> _What is being asked_:
Working from the records below, repeat exactly the lines starting at the line that contains "four seasons of" and ending at the line that contains "that the problem exists.", inclusive.
[Exercise material Boundary: Start]
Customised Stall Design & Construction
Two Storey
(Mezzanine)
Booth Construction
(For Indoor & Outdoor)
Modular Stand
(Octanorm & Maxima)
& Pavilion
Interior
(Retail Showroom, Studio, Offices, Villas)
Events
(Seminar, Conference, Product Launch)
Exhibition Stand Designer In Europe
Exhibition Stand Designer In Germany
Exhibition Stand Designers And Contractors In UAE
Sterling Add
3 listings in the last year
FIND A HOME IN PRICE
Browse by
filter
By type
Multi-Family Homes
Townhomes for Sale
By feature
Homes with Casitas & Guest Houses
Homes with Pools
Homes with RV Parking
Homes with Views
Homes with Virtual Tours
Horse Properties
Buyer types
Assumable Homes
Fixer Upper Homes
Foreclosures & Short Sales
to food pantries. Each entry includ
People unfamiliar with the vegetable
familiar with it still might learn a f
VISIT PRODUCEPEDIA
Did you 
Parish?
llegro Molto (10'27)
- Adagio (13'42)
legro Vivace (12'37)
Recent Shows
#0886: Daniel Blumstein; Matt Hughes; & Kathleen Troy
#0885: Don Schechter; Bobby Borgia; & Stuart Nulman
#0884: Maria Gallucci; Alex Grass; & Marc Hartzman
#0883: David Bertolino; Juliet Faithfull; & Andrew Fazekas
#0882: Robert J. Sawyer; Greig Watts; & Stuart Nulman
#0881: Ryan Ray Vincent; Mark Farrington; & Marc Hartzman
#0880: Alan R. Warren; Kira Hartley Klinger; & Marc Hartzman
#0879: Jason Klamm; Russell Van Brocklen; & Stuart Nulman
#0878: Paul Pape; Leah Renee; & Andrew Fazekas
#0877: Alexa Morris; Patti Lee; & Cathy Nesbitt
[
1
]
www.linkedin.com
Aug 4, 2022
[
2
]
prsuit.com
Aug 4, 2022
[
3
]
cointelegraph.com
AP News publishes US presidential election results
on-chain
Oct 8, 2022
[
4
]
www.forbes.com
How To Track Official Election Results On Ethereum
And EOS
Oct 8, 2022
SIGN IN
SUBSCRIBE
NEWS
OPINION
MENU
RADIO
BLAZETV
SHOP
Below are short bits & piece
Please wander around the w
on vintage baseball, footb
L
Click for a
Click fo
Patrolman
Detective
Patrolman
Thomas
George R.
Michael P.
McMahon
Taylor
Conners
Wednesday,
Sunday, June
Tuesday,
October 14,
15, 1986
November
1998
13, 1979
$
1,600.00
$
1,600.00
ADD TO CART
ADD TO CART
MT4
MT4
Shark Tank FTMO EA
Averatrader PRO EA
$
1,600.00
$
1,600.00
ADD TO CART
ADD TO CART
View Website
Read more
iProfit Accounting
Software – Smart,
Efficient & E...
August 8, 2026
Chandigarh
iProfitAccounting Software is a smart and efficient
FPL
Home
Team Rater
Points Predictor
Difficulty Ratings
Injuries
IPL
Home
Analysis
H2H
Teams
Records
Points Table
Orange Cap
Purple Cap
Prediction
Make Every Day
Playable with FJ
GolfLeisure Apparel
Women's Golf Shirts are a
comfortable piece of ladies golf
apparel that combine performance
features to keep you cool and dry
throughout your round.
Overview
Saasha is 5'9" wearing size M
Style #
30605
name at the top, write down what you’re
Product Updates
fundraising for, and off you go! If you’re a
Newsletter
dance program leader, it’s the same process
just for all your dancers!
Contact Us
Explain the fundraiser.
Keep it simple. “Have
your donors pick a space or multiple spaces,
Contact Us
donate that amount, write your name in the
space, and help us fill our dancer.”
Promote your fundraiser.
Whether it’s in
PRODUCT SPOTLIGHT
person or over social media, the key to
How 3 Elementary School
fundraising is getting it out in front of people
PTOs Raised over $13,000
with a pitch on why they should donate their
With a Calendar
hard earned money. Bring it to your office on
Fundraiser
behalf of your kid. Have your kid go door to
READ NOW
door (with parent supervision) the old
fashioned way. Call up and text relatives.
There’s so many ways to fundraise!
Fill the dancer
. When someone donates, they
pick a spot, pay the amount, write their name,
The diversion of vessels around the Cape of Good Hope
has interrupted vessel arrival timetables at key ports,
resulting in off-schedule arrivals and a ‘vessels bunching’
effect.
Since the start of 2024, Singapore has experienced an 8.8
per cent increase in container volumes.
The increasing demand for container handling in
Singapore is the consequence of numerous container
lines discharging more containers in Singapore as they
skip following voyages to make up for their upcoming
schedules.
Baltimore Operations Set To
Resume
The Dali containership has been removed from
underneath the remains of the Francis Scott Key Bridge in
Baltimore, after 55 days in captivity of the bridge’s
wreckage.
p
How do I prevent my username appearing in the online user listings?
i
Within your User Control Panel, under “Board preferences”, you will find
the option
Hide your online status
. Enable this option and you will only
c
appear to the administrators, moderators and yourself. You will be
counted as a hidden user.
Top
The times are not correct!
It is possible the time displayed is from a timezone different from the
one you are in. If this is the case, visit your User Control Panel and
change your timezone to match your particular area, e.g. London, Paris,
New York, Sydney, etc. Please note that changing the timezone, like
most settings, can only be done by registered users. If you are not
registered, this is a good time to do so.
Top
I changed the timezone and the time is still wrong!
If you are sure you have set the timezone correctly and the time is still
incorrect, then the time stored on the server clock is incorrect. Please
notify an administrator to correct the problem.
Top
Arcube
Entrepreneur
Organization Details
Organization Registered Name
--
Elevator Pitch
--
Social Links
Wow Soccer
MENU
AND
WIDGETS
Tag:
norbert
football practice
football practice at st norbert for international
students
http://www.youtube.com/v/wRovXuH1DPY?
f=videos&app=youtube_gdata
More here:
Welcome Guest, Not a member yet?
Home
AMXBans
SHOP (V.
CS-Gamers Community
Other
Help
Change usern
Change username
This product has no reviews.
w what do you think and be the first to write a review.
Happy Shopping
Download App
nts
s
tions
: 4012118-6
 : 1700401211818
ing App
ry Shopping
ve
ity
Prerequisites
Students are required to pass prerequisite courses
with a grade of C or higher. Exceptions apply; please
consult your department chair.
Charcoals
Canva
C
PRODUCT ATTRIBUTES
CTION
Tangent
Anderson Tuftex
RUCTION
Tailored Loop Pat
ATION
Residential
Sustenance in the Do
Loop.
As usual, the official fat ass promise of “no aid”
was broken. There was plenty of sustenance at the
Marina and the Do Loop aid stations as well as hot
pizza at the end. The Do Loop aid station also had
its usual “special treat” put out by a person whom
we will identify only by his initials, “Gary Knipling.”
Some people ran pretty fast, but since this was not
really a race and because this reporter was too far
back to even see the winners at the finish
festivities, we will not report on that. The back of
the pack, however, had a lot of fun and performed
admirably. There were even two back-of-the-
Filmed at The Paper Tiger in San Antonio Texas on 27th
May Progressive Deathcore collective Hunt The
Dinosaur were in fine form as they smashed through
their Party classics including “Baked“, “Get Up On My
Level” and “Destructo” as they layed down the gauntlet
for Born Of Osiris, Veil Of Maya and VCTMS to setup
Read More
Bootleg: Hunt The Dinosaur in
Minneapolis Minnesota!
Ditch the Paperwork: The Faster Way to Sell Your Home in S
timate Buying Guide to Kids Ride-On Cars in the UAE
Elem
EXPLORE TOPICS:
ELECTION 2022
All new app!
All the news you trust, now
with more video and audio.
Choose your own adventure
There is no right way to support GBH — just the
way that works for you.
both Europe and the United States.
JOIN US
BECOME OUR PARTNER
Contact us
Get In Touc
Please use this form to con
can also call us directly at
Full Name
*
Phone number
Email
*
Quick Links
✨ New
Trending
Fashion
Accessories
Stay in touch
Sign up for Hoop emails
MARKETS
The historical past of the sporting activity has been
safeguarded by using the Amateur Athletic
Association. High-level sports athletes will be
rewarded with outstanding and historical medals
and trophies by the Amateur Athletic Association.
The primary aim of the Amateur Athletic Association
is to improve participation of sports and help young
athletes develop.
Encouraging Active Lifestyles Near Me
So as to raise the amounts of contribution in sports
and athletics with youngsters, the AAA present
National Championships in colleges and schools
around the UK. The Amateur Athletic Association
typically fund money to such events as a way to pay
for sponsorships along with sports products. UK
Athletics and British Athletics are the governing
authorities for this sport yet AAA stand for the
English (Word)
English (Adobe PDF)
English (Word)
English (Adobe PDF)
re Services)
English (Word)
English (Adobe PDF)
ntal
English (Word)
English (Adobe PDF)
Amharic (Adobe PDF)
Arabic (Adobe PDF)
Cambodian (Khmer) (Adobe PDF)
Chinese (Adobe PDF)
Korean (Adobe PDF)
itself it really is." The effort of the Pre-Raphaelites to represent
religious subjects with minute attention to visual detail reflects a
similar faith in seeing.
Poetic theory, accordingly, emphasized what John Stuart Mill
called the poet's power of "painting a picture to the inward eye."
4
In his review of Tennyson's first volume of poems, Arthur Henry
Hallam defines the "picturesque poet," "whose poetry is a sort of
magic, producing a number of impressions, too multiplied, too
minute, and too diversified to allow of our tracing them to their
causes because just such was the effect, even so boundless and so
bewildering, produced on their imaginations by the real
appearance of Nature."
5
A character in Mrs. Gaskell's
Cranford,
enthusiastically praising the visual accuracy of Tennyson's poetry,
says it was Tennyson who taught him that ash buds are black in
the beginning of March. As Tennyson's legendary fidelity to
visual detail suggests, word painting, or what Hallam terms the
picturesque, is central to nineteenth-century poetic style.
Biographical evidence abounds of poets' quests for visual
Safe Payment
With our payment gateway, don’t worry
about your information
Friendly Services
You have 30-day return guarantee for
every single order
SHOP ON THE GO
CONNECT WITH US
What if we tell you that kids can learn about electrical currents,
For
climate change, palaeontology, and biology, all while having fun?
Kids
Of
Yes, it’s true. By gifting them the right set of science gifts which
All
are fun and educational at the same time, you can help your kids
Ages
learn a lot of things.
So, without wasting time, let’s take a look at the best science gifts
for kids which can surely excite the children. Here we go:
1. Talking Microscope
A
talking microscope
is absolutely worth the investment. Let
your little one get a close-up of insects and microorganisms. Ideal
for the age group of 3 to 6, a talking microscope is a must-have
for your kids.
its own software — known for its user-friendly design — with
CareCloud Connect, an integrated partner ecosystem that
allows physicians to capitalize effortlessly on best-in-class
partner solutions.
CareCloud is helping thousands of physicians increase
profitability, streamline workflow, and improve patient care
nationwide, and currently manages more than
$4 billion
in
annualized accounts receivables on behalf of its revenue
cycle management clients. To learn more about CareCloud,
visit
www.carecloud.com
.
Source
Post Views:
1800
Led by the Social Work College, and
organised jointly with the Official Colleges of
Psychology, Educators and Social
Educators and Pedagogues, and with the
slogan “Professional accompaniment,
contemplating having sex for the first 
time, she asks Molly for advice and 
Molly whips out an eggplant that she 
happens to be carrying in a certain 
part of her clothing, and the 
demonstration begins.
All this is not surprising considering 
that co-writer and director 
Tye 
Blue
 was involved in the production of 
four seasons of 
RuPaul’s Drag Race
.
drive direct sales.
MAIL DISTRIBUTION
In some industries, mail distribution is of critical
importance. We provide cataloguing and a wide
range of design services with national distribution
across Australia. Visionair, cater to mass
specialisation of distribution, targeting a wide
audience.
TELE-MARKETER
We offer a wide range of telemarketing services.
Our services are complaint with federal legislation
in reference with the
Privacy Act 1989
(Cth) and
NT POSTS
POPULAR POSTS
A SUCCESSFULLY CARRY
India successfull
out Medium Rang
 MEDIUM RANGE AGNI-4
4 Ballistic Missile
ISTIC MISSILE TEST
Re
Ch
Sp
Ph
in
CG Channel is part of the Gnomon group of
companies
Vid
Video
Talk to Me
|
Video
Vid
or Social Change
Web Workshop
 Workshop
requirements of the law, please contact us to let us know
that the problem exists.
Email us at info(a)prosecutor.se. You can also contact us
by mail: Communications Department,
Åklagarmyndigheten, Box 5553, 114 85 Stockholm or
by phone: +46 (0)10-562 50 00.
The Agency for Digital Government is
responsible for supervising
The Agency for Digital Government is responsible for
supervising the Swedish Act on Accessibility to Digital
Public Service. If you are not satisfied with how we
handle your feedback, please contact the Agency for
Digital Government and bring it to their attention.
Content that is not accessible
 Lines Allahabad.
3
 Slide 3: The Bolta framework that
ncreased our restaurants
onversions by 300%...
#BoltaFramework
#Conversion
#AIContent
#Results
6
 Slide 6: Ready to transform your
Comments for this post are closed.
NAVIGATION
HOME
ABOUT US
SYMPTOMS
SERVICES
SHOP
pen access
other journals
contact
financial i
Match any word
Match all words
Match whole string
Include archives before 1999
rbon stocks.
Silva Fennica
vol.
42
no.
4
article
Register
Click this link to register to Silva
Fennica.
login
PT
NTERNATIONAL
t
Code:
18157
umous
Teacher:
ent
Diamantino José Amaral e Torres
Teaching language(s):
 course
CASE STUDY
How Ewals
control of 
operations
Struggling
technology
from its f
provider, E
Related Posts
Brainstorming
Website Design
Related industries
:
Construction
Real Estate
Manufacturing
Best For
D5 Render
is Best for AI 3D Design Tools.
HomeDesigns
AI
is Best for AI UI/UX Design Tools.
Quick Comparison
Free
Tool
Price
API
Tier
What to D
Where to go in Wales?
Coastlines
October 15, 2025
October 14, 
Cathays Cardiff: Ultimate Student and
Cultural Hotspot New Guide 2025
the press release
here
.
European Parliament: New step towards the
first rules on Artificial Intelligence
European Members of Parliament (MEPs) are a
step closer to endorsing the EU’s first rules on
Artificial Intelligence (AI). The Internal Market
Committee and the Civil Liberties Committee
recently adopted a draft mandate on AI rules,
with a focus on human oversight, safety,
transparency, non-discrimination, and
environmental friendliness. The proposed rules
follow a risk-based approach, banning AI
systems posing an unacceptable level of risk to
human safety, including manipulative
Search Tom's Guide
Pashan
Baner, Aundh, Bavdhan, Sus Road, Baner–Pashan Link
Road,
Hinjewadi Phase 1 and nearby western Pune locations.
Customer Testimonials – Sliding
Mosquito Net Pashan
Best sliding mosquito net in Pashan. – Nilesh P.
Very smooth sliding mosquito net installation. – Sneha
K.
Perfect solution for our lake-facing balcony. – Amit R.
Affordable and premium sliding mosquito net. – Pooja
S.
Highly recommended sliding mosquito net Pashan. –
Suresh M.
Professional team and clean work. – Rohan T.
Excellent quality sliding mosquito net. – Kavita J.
[Exercise material Boundary: End]
> _Written response_:
four seasons of 
RuPaul’s Drag Race
.
drive direct sales.
MAIL DISTRIBUTION
In some industries, mail distribution is of critical
importance. We provide cataloguing and a wide
range of design services with national distribution
across Australia. Visionair, cater to mass
specialisation of distribution, targeting a wide
audience.
TELE-MARKETER
We offer a wide range of telemarketing services.
Our services are complaint with federal legislation
in reference with the
Privacy Act 1989
(Cth) and
NT POSTS
POPULAR POSTS
A SUCCESSFULLY CARRY
India successfull
out Medium Rang
 MEDIUM RANGE AGNI-4
4 Ballistic Missile
ISTIC MISSILE TEST
Re
Ch
Sp
Ph
in
CG Channel is part of the Gnomon group of
companies
Vid
Video
Talk to Me
|
Video
Vid
or Social Change
Web Workshop
 Workshop
requirements of the law, please contact us to let us know
that the problem exists.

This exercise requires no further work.